Copy out the lines from the one with "collectors: E. L. Ekman" to the one with "elevation (m): 100", putting "place" in place of "locality" and leaving everything else as it is.

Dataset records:

☆ ☆ ☆ ☆

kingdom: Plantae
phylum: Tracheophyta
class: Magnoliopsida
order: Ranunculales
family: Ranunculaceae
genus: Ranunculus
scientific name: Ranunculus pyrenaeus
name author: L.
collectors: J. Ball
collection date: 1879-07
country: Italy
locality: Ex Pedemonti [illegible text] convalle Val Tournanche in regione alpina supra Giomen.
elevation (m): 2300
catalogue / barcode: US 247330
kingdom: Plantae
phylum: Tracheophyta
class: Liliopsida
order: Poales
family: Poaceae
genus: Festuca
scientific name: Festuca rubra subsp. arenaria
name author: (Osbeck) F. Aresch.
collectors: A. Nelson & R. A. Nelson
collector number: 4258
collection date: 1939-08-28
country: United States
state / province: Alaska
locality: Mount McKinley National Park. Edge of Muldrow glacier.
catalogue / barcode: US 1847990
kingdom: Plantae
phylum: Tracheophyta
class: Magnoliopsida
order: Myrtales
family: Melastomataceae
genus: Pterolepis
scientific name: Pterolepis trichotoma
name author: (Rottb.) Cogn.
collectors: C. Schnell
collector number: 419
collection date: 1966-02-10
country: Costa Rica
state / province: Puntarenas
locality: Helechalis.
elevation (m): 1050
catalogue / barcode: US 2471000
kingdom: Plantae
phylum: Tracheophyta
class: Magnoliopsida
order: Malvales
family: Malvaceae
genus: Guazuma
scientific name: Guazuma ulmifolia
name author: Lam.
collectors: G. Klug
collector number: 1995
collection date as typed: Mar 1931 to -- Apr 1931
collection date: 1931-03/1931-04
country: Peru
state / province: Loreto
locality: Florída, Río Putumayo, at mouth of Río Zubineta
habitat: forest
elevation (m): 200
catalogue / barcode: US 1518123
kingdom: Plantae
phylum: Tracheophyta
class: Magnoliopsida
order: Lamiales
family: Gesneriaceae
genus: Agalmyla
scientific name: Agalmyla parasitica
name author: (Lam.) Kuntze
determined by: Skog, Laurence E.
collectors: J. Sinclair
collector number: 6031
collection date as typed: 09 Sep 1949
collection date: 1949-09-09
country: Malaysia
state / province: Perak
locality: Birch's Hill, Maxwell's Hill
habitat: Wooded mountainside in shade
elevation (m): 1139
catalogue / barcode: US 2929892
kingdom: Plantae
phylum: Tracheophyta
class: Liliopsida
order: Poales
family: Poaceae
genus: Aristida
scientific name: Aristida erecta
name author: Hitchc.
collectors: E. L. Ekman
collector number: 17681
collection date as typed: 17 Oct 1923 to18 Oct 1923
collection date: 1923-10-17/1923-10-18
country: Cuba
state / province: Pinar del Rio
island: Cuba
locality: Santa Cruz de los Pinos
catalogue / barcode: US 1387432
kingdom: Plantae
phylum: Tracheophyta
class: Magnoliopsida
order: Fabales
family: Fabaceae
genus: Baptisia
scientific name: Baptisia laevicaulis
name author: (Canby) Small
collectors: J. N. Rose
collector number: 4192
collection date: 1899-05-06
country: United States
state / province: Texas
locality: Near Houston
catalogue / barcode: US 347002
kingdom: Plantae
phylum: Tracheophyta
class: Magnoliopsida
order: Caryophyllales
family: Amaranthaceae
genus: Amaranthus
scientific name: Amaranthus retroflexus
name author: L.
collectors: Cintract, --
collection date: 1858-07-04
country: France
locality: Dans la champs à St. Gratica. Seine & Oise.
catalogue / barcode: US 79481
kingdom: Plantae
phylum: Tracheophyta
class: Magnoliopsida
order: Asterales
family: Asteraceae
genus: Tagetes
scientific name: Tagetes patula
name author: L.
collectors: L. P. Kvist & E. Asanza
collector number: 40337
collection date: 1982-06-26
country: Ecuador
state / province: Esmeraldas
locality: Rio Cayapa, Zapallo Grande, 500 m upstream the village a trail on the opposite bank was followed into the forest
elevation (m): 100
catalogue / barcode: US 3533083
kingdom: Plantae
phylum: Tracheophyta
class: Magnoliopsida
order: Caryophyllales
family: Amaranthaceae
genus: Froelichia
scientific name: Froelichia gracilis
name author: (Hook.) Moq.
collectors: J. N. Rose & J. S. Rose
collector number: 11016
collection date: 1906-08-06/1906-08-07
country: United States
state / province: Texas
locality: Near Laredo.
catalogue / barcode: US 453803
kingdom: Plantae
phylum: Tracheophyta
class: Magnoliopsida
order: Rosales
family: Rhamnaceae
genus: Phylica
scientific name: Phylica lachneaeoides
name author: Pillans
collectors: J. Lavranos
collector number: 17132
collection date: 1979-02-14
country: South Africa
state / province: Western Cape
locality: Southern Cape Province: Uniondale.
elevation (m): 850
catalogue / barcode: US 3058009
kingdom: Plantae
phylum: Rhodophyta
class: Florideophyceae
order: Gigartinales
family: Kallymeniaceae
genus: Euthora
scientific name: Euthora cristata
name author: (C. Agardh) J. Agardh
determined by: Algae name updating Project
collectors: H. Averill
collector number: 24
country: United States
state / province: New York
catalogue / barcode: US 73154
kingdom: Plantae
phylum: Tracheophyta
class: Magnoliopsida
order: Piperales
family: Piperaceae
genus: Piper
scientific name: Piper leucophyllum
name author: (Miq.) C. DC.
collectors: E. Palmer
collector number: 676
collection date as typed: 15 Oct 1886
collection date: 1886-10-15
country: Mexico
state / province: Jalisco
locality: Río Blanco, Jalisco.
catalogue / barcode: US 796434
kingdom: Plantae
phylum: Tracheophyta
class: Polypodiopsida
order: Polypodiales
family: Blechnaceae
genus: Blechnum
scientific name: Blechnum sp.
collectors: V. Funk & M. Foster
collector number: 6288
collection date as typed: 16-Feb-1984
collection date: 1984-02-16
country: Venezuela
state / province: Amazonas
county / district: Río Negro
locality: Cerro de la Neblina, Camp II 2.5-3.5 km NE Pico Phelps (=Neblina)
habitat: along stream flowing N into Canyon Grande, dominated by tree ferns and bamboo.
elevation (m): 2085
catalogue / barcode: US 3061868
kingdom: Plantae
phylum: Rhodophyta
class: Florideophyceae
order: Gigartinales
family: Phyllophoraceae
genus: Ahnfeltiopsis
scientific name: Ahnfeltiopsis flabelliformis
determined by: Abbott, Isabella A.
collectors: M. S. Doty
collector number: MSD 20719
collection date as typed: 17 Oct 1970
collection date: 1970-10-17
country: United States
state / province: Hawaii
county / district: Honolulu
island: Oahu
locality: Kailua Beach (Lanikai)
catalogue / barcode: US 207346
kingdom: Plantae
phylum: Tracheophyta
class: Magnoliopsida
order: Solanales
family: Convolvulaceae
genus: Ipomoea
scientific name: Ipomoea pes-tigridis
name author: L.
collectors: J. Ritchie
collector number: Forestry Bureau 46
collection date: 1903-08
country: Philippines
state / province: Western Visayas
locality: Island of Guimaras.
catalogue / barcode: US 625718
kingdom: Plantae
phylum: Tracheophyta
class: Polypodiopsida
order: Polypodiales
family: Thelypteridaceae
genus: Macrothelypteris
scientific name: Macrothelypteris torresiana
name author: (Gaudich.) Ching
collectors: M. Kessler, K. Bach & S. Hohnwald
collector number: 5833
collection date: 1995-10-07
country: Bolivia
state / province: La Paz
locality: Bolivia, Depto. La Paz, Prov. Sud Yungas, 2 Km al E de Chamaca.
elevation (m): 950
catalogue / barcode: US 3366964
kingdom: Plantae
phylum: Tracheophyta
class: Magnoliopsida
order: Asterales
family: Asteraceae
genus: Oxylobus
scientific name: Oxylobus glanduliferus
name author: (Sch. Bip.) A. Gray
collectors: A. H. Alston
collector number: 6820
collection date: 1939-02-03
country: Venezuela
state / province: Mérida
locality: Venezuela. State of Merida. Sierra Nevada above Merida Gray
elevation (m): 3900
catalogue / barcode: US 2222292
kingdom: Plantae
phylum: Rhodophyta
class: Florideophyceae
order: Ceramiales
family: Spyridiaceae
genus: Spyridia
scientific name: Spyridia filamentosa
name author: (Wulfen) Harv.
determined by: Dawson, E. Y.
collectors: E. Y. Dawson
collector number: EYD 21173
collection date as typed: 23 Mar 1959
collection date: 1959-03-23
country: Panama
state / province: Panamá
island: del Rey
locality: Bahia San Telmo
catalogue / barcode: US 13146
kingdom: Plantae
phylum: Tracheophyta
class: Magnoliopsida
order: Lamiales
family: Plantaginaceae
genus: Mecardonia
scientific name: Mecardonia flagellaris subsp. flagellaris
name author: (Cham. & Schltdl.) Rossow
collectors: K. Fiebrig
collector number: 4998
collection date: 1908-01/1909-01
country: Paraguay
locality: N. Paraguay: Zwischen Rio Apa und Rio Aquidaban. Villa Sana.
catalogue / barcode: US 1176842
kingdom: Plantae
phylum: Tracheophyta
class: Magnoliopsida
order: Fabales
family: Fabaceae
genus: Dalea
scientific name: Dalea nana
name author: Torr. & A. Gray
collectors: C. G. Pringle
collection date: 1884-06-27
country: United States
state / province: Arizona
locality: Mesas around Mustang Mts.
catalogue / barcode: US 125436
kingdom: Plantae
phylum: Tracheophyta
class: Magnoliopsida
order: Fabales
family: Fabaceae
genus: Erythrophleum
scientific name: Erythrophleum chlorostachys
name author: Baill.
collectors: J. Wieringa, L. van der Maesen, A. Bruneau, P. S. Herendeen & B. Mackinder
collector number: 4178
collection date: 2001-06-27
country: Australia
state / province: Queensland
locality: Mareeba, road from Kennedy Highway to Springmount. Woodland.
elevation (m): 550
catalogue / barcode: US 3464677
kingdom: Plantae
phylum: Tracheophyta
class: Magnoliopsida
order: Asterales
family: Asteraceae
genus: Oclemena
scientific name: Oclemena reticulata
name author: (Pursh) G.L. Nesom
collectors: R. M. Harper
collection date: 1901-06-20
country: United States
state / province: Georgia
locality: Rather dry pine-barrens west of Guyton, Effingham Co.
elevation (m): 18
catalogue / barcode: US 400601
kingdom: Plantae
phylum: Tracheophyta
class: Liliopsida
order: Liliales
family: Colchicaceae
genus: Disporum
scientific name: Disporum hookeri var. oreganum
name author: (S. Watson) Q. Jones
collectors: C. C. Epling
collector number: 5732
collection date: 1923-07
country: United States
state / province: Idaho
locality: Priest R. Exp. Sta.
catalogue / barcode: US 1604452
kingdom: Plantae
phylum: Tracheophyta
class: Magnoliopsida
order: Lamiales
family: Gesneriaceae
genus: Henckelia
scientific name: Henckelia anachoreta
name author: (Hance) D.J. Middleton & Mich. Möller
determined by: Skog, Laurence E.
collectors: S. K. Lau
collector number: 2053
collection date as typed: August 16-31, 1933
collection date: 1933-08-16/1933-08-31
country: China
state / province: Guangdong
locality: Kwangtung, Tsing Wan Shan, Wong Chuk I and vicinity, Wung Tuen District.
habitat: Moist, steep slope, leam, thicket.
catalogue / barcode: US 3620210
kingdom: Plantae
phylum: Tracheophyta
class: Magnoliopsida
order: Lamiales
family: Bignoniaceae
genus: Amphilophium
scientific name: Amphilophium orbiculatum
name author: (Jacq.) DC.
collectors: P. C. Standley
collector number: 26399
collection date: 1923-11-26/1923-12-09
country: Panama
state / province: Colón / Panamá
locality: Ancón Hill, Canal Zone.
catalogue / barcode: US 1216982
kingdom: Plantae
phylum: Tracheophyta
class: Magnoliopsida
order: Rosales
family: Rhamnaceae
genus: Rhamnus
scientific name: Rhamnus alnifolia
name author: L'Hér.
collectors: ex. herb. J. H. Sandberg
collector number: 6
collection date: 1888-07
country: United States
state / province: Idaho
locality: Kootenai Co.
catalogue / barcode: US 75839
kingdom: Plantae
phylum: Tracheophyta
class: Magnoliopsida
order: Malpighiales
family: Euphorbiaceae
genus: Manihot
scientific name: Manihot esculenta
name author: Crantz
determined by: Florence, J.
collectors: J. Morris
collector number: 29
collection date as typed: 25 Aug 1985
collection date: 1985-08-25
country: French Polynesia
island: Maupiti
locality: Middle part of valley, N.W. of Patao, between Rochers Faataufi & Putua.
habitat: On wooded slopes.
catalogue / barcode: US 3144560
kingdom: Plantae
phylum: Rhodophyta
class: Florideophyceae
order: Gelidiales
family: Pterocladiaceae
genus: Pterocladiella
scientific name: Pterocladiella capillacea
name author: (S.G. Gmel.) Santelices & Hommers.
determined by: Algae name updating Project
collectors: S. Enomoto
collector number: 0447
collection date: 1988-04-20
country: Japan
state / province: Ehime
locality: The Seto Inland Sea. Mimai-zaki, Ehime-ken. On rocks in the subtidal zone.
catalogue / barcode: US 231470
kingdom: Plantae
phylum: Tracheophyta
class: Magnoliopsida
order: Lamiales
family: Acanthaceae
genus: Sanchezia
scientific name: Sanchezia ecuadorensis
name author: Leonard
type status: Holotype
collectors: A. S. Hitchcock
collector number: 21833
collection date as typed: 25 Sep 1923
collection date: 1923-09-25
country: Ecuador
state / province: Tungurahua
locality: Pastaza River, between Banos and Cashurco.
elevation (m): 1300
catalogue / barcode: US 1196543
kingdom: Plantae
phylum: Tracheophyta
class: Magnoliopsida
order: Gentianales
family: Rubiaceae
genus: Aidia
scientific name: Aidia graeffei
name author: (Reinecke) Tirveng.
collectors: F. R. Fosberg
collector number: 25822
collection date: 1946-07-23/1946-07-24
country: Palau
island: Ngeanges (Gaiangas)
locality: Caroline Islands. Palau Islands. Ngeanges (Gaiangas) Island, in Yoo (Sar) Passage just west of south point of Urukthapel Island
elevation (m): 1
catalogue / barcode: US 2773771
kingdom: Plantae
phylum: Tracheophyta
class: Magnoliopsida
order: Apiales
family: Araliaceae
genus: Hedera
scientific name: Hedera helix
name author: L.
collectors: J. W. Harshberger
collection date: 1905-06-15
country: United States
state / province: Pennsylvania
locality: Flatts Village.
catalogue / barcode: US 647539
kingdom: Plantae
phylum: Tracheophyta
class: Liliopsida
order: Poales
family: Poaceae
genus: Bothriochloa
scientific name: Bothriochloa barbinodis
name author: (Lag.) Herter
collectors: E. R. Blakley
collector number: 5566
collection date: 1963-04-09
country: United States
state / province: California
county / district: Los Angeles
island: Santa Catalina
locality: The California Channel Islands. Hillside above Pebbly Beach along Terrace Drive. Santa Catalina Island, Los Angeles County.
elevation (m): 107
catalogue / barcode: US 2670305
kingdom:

☆ ☆ ☆ ☆

§ **Answer in full**
collectors: E. L. Ekman
collector number: 17681
collection date as typed: 17 Oct 1923 to18 Oct 1923
collection date: 1923-10-17/1923-10-18
country: Cuba
state / province: Pinar del Rio
island: Cuba
place: Santa Cruz de los Pinos
catalogue / barcode: US 1387432
kingdom: Plantae
phylum: Tracheophyta
class: Magnoliopsida
order: Fabales
family: Fabaceae
genus: Baptisia
scientific name: Baptisia laevicaulis
name author: (Canby) Small
collectors: J. N. Rose
collector number: 4192
collection date: 1899-05-06
country: United States
state / province: Texas
place: Near Houston
catalogue / barcode: US 347002
kingdom: Plantae
phylum: Tracheophyta
class: Magnoliopsida
order: Caryophyllales
family: Amaranthaceae
genus: Amaranthus
scientific name: Amaranthus retroflexus
name author: L.
collectors: Cintract, --
collection date: 1858-07-04
country: France
place: Dans la champs à St. Gratica. Seine & Oise.
catalogue / barcode: US 79481
kingdom: Plantae
phylum: Tracheophyta
class: Magnoliopsida
order: Asterales
family: Asteraceae
genus: Tagetes
scientific name: Tagetes patula
name author: L.
collectors: L. P. Kvist & E. Asanza
collector number: 40337
collection date: 1982-06-26
country: Ecuador
state / province: Esmeraldas
place: Rio Cayapa, Zapallo Grande, 500 m upstream the village a trail on the opposite bank was followed into the forest
elevation (m): 100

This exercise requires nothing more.